The expected response is the complete listing below, restated exactly, with its pictures omitted.

Records supplied
= = = =

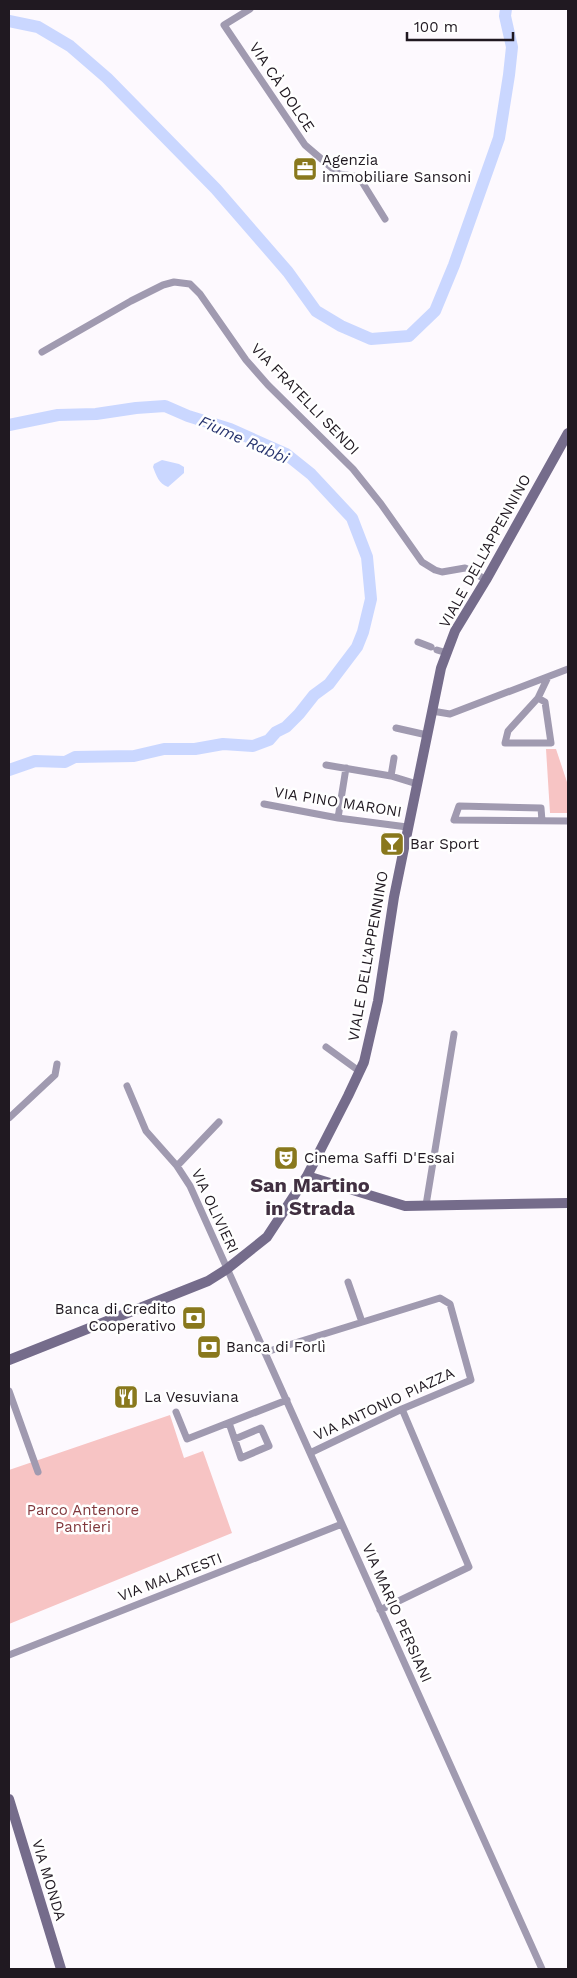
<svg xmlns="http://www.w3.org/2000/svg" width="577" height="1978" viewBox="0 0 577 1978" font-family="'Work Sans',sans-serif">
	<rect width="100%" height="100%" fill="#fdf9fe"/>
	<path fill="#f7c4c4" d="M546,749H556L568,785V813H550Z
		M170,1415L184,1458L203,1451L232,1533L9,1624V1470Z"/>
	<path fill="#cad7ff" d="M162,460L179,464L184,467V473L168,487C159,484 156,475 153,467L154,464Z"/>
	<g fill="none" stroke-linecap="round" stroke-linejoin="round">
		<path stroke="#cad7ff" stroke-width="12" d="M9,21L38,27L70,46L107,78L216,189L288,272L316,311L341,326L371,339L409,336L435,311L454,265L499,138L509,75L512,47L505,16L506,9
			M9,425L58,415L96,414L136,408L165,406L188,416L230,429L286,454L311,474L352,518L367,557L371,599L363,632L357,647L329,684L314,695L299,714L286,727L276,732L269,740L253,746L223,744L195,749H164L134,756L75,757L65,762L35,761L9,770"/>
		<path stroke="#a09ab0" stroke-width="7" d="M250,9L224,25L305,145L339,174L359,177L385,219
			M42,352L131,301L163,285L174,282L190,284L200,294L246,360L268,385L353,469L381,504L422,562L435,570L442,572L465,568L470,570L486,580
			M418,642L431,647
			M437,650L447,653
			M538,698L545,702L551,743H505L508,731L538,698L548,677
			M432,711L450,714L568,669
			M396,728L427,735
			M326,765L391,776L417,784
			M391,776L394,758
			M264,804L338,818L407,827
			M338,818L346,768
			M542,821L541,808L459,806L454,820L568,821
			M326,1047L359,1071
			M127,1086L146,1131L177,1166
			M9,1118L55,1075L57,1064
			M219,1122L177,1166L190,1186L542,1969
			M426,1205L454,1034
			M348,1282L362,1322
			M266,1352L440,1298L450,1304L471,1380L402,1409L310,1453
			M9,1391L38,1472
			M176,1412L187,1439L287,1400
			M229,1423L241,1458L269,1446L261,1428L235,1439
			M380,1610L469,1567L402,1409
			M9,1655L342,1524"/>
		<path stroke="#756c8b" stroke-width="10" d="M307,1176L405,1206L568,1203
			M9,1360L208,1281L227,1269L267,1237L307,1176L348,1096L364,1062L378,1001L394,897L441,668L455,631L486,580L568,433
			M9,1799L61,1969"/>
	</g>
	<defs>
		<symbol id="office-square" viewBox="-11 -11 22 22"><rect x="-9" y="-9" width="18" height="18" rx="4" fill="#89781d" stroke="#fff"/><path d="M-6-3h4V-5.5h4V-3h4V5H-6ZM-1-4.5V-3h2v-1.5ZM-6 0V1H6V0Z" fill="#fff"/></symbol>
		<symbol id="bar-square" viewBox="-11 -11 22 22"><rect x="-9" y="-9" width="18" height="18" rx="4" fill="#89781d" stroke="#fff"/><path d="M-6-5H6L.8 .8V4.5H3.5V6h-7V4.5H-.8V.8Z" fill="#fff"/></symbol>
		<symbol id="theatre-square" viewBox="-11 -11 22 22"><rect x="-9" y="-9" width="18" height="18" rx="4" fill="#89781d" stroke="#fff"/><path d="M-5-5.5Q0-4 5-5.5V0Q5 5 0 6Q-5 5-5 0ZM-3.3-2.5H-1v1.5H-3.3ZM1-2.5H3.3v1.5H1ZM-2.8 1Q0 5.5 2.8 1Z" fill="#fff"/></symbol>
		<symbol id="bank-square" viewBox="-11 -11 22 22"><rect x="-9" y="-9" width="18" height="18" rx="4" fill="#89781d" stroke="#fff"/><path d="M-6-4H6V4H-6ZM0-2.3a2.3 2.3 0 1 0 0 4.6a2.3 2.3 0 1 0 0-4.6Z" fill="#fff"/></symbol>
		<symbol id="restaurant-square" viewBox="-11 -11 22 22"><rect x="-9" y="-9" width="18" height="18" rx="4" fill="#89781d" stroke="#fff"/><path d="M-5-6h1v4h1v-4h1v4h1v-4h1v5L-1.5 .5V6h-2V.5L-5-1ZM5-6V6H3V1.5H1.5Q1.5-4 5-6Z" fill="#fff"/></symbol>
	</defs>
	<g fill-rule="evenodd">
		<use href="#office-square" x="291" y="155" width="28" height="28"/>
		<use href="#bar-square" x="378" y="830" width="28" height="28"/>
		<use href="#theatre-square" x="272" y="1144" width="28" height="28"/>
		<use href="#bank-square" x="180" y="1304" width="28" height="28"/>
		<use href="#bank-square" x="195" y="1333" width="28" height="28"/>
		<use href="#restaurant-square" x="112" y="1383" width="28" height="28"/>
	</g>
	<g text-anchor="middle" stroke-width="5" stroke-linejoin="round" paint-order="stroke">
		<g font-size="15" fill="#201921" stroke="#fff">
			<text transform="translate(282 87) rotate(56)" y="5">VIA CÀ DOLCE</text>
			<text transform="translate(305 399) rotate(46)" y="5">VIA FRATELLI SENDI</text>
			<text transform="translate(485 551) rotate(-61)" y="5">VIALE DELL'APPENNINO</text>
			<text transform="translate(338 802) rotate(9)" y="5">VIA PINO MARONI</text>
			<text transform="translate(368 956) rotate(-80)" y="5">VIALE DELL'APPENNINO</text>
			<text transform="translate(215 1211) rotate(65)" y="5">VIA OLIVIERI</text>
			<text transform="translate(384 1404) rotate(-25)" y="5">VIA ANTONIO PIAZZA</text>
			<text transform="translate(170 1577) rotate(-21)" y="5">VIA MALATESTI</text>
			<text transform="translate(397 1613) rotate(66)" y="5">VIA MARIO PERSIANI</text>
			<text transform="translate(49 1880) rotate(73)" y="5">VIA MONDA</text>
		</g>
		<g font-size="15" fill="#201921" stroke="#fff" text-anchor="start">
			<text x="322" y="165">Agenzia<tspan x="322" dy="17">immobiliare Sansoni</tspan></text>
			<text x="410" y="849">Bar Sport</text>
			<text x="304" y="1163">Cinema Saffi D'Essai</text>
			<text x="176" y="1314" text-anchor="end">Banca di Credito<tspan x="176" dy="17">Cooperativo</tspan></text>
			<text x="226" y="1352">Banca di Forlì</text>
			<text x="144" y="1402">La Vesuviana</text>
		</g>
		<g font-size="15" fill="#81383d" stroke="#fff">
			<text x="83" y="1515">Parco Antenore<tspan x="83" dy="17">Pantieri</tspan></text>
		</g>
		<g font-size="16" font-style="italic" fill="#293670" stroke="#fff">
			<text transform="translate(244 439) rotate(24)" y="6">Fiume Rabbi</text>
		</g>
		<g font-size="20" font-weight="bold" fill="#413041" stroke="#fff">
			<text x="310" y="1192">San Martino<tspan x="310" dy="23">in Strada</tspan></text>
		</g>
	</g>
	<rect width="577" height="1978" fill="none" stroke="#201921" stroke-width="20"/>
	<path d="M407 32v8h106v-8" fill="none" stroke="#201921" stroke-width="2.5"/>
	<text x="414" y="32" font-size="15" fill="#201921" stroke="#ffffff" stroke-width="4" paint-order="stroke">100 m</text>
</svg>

= = = =

Solution
<svg xmlns="http://www.w3.org/2000/svg" width="577" height="1978" viewBox="0 0 577 1978" font-family="'Work Sans',sans-serif">
	<rect width="100%" height="100%" fill="#fdf9fe"/>
	<path fill="#f7c4c4" d="M546,749H556L568,785V813H550Z
		M170,1415L184,1458L203,1451L232,1533L9,1624V1470Z"/>
	<path fill="#cad7ff" d="M162,460L179,464L184,467V473L168,487C159,484 156,475 153,467L154,464Z"/>
	<g fill="none" stroke-linecap="round" stroke-linejoin="round">
		<path stroke="#cad7ff" stroke-width="12" d="M9,21L38,27L70,46L107,78L216,189L288,272L316,311L341,326L371,339L409,336L435,311L454,265L499,138L509,75L512,47L505,16L506,9
			M9,425L58,415L96,414L136,408L165,406L188,416L230,429L286,454L311,474L352,518L367,557L371,599L363,632L357,647L329,684L314,695L299,714L286,727L276,732L269,740L253,746L223,744L195,749H164L134,756L75,757L65,762L35,761L9,770"/>
		<path stroke="#a09ab0" stroke-width="7" d="M250,9L224,25L305,145L339,174L359,177L385,219
			M42,352L131,301L163,285L174,282L190,284L200,294L246,360L268,385L353,469L381,504L422,562L435,570L442,572L465,568L470,570L486,580
			M418,642L431,647
			M437,650L447,653
			M538,698L545,702L551,743H505L508,731L538,698L548,677
			M432,711L450,714L568,669
			M396,728L427,735
			M326,765L391,776L417,784
			M391,776L394,758
			M264,804L338,818L407,827
			M338,818L346,768
			M542,821L541,808L459,806L454,820L568,821
			M326,1047L359,1071
			M127,1086L146,1131L177,1166
			M9,1118L55,1075L57,1064
			M219,1122L177,1166L190,1186L542,1969
			M426,1205L454,1034
			M348,1282L362,1322
			M266,1352L440,1298L450,1304L471,1380L402,1409L310,1453
			M9,1391L38,1472
			M176,1412L187,1439L287,1400
			M229,1423L241,1458L269,1446L261,1428L235,1439
			M380,1610L469,1567L402,1409
			M9,1655L342,1524"/>
		<path stroke="#756c8b" stroke-width="10" d="M307,1176L405,1206L568,1203
			M9,1360L208,1281L227,1269L267,1237L307,1176L348,1096L364,1062L378,1001L394,897L441,668L455,631L486,580L568,433
			M9,1799L61,1969"/>
	</g>
	<defs>
		<symbol id="office-square" viewBox="-11 -11 22 22"><rect x="-9" y="-9" width="18" height="18" rx="4" fill="#89781d" stroke="#fff"/><path d="M-6-3h4V-5.5h4V-3h4V5H-6ZM-1-4.5V-3h2v-1.5ZM-6 0V1H6V0Z" fill="#fff"/></symbol>
		<symbol id="bar-square" viewBox="-11 -11 22 22"><rect x="-9" y="-9" width="18" height="18" rx="4" fill="#89781d" stroke="#fff"/><path d="M-6-5H6L.8 .8V4.5H3.5V6h-7V4.5H-.8V.8Z" fill="#fff"/></symbol>
		<symbol id="theatre-square" viewBox="-11 -11 22 22"><rect x="-9" y="-9" width="18" height="18" rx="4" fill="#89781d" stroke="#fff"/><path d="M-5-5.5Q0-4 5-5.5V0Q5 5 0 6Q-5 5-5 0ZM-3.3-2.5H-1v1.5H-3.3ZM1-2.5H3.3v1.5H1ZM-2.8 1Q0 5.5 2.8 1Z" fill="#fff"/></symbol>
		<symbol id="bank-square" viewBox="-11 -11 22 22"><rect x="-9" y="-9" width="18" height="18" rx="4" fill="#89781d" stroke="#fff"/><path d="M-6-4H6V4H-6ZM0-2.3a2.3 2.3 0 1 0 0 4.6a2.3 2.3 0 1 0 0-4.6Z" fill="#fff"/></symbol>
		<symbol id="restaurant-square" viewBox="-11 -11 22 22"><rect x="-9" y="-9" width="18" height="18" rx="4" fill="#89781d" stroke="#fff"/><path d="M-5-6h1v4h1v-4h1v4h1v-4h1v5L-1.5 .5V6h-2V.5L-5-1ZM5-6V6H3V1.5H1.5Q1.5-4 5-6Z" fill="#fff"/></symbol>
	</defs>
	<g fill-rule="evenodd">
		<use href="#office-square" x="291" y="155" width="28" height="28"/>
		<use href="#bar-square" x="378" y="830" width="28" height="28"/>
		<use href="#theatre-square" x="272" y="1144" width="28" height="28"/>
		<use href="#bank-square" x="180" y="1304" width="28" height="28"/>
		<use href="#bank-square" x="195" y="1333" width="28" height="28"/>
		<use href="#restaurant-square" x="112" y="1383" width="28" height="28"/>
	</g>
	<g text-anchor="middle" stroke-width="5" stroke-linejoin="round" paint-order="stroke">
		<g font-size="15" fill="#201921" stroke="#fff">
			<text transform="translate(282 87) rotate(56)" y="5">VIA CÀ DOLCE</text>
			<text transform="translate(305 399) rotate(46)" y="5">VIA FRATELLI SENDI</text>
			<text transform="translate(485 551) rotate(-61)" y="5">VIALE DELL'APPENNINO</text>
			<text transform="translate(338 802) rotate(9)" y="5">VIA PINO MARONI</text>
			<text transform="translate(368 956) rotate(-80)" y="5">VIALE DELL'APPENNINO</text>
			<text transform="translate(215 1211) rotate(65)" y="5">VIA OLIVIERI</text>
			<text transform="translate(384 1404) rotate(-25)" y="5">VIA ANTONIO PIAZZA</text>
			<text transform="translate(170 1577) rotate(-21)" y="5">VIA MALATESTI</text>
			<text transform="translate(397 1613) rotate(66)" y="5">VIA MARIO PERSIANI</text>
			<text transform="translate(49 1880) rotate(73)" y="5">VIA MONDA</text>
		</g>
		<g font-size="15" fill="#201921" stroke="#fff" text-anchor="start">
			<text x="322" y="165">Agenzia<tspan x="322" dy="17">immobiliare Sansoni</tspan></text>
			<text x="410" y="849">Bar Sport</text>
			<text x="304" y="1163">Cinema Saffi D'Essai</text>
			<text x="176" y="1314" text-anchor="end">Banca di Credito<tspan x="176" dy="17">Cooperativo</tspan></text>
			<text x="226" y="1352">Banca di Forlì</text>
			<text x="144" y="1402">La Vesuviana</text>
		</g>
		<g font-size="15" fill="#81383d" stroke="#fff">
			<text x="83" y="1515">Parco Antenore<tspan x="83" dy="17">Pantieri</tspan></text>
		</g>
		<g font-size="16" font-style="italic" fill="#293670" stroke="#fff">
			<text transform="translate(244 439) rotate(24)" y="6">Fiume Rabbi</text>
		</g>
		<g font-size="20" font-weight="bold" fill="#413041" stroke="#fff">
			<text x="310" y="1192">San Martino<tspan x="310" dy="23">in Strada</tspan></text>
		</g>
	</g>
	<rect width="577" height="1978" fill="none" stroke="#201921" stroke-width="20"/>
	<path d="M407 32v8h106v-8" fill="none" stroke="#201921" stroke-width="2.5"/>
	<text x="414" y="32" font-size="15" fill="#201921" stroke="#ffffff" stroke-width="4" paint-order="stroke">100 m</text>
</svg>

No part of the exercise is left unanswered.